Dan Weber, assistant manager for aviation for the city-run airport, said the fees were requested to make up for lost parking revenues resulting from people using the ride-share services.

Under questioning by the council, he explained that airport officials did a study in 2013 looking at airport parking fees and the number of people coming through the airport and estimated that, on average, about 3,000 drop offs by Uber and Lyft drivers occur monthly, and each of those trips cost the airport an average of $4.64 in lost parking fees.

Weber said officials also looked at fees for such drivers at other airports — some of which don’t charge for pick ups and drop offs — and settled on $3, as that appeared to be the going rate and because it would be less financially burdensome on the ride-sharing services than charging the full $4.64.

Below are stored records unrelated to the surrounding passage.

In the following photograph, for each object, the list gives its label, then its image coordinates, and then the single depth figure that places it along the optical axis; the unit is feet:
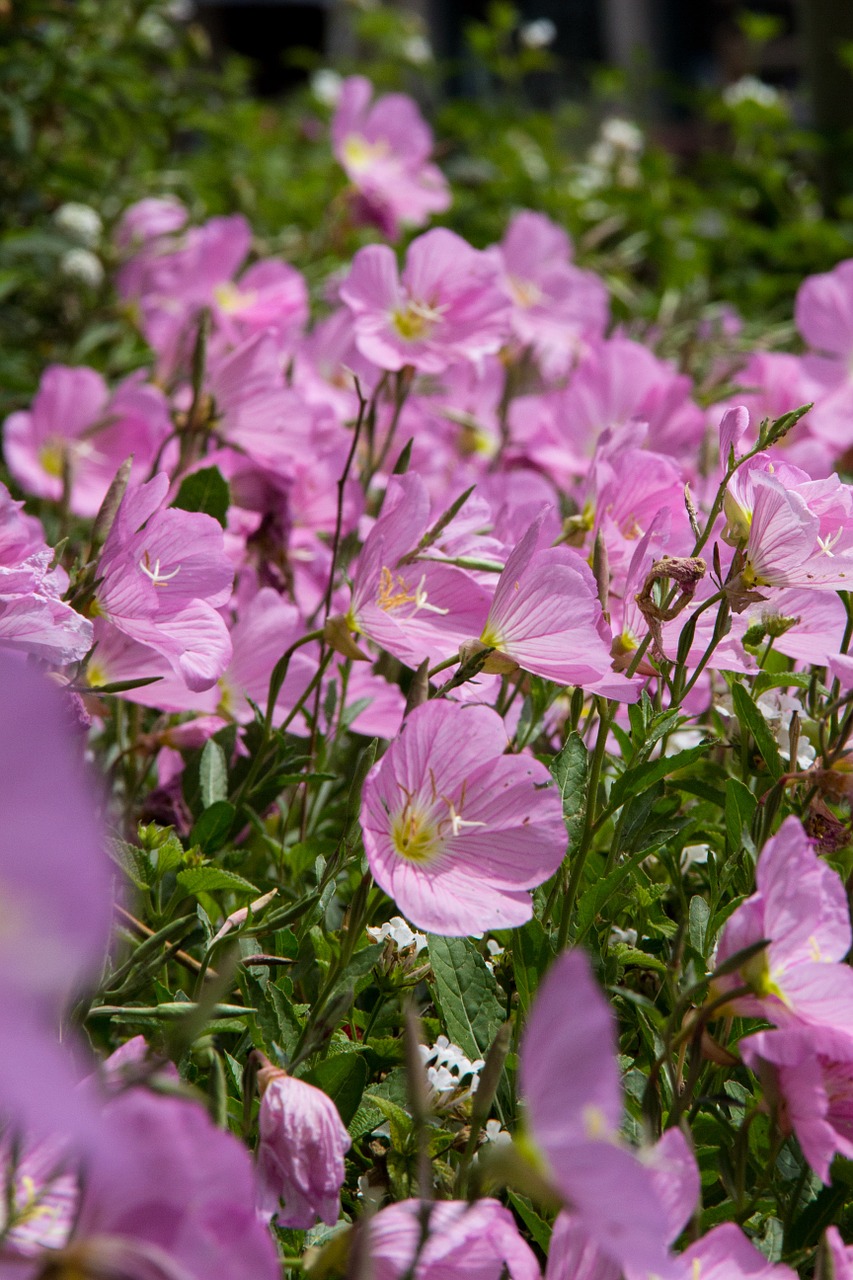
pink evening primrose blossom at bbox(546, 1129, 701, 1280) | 4.42
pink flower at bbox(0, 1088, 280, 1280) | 4.25
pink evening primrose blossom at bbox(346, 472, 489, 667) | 4.88
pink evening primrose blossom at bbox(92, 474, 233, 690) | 4.77
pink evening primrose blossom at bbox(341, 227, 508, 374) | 5.50
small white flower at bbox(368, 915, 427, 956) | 4.81
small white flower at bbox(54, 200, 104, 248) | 7.65
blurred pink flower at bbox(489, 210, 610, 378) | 6.80
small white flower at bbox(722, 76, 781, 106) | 11.71
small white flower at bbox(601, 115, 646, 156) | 11.75
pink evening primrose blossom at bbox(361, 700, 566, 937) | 4.66
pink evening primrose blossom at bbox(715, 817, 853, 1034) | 4.51
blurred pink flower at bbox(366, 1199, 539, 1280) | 4.42
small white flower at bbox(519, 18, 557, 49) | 13.10
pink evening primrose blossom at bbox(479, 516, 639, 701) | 4.77
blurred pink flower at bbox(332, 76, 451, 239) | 7.34
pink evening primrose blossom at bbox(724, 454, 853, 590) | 4.72
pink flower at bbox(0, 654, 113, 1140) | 4.18
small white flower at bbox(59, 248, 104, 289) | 7.57
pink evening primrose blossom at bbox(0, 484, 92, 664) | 4.64
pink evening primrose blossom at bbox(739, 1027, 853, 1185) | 4.48
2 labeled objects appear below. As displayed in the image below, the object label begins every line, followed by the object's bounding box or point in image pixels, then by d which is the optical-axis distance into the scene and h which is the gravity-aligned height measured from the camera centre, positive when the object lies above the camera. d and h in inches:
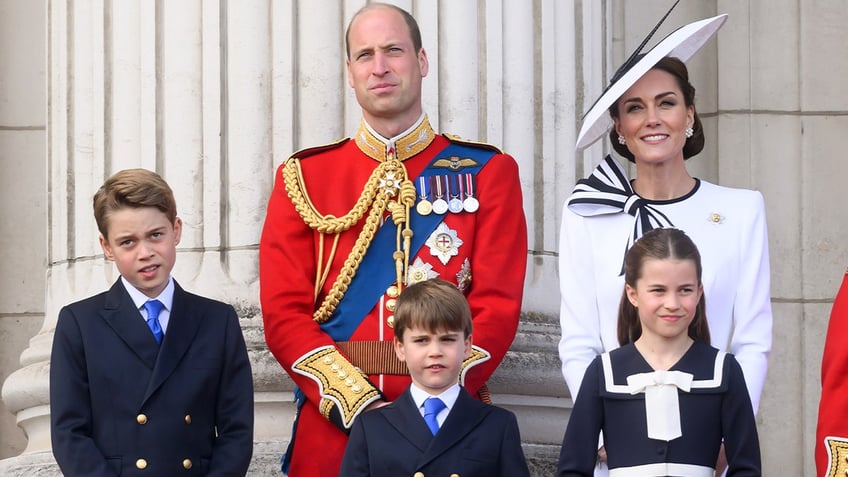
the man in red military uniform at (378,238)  446.6 +1.1
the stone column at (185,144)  534.9 +14.5
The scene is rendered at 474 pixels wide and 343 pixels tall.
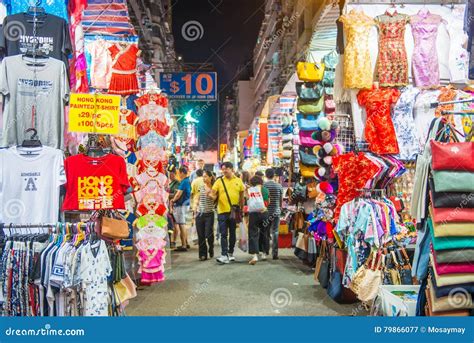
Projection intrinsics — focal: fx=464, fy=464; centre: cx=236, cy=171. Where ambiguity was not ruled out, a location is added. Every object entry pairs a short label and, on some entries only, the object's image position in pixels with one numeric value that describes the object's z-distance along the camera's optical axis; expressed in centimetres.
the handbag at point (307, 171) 837
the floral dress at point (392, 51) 648
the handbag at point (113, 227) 411
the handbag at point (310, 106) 853
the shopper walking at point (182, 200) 1046
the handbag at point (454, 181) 315
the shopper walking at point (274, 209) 952
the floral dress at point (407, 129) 621
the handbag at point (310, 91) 849
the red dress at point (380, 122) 620
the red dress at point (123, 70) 604
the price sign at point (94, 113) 427
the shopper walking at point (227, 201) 917
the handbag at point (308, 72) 841
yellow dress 646
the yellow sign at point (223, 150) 4325
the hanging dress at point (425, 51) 655
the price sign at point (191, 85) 1184
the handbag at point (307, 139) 824
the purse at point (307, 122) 838
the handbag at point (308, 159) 831
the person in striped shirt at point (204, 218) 941
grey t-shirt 429
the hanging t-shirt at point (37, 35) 444
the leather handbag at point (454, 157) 316
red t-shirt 426
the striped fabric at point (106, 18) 593
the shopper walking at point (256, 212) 903
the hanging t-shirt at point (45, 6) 465
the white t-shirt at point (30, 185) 400
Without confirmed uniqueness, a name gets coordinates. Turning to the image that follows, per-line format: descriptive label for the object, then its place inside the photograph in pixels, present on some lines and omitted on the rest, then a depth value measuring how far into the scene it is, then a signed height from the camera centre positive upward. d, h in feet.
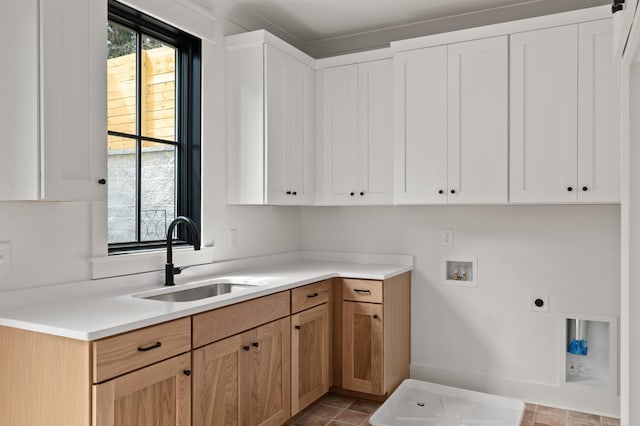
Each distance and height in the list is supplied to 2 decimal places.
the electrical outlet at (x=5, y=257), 6.49 -0.62
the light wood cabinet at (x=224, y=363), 5.58 -2.18
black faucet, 8.25 -0.73
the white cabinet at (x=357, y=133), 11.00 +1.77
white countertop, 5.63 -1.28
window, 8.44 +1.51
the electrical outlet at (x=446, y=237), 11.18 -0.59
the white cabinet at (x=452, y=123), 9.66 +1.78
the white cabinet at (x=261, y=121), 10.03 +1.86
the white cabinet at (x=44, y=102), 5.89 +1.32
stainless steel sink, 8.18 -1.44
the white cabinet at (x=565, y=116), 8.80 +1.75
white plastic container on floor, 9.47 -3.97
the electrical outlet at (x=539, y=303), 10.27 -1.91
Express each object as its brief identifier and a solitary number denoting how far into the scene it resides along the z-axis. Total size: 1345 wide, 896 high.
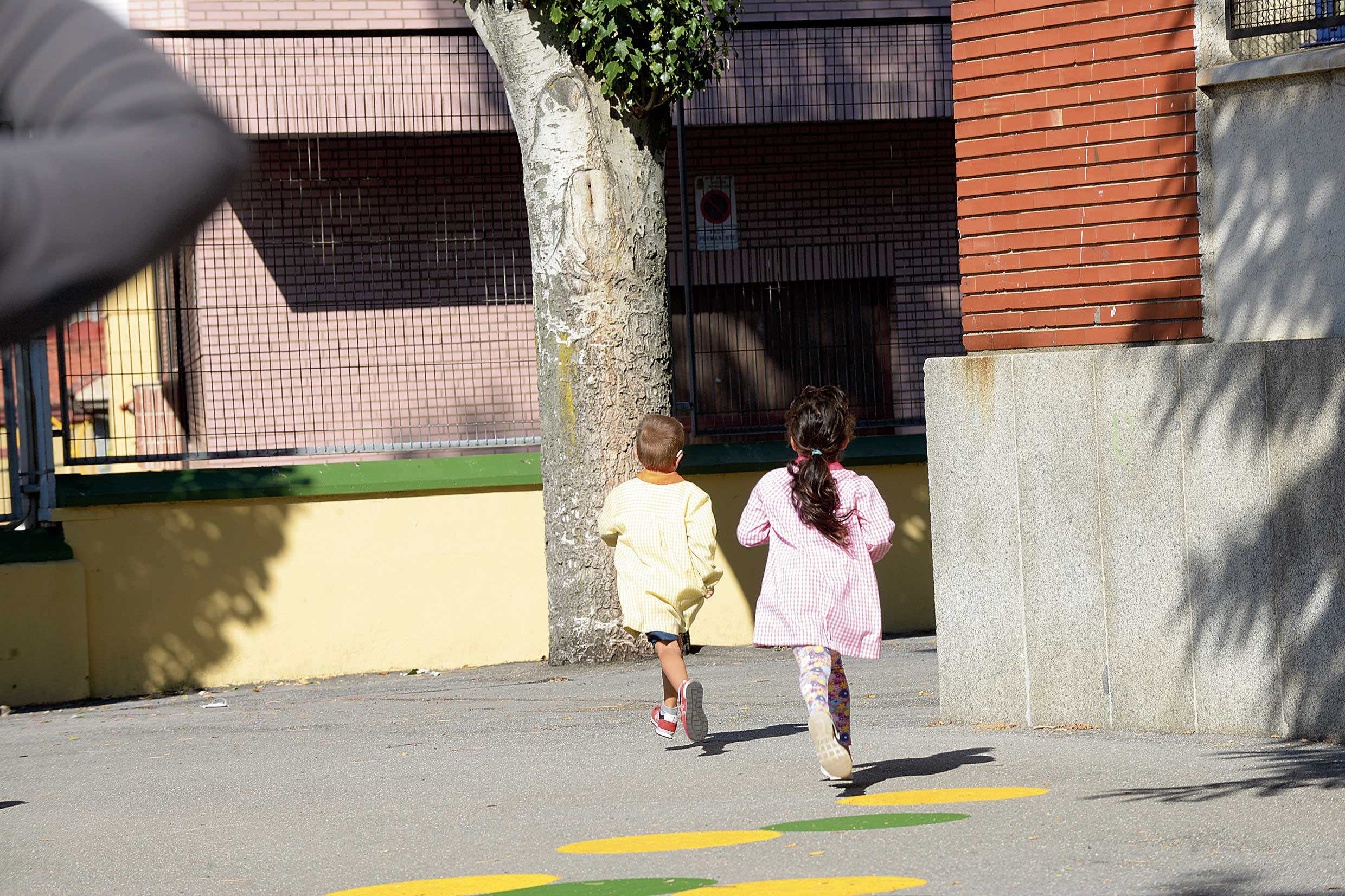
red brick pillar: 13.63
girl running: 11.88
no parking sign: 30.81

That would put anticipated revenues from the proposed Fresno Yosemite airport fee at about $108,000 a year.

“This is not a fee to the passenger or the driver. This is a fee to the corporation,” Lyft or Uber, Weber noted to the council members.

But Olivier was quick to counter that claim, saying “That money comes from the average person — the poor slob that needs to get to his mother’s funeral” who would be charged more for airport rides if the fee is imposed.

“That doesn’t come from rich money bags,” said Olivier, who later apologized to Weber for him and some of the other council members putting him in the “shooting gallery” with their comments opposing the fee.

Bredefeld made a motion to oppose the fee request, and it passed with five yes votes, with Steve Brandau absent and Paul Caprioglio casting the only “no” vote.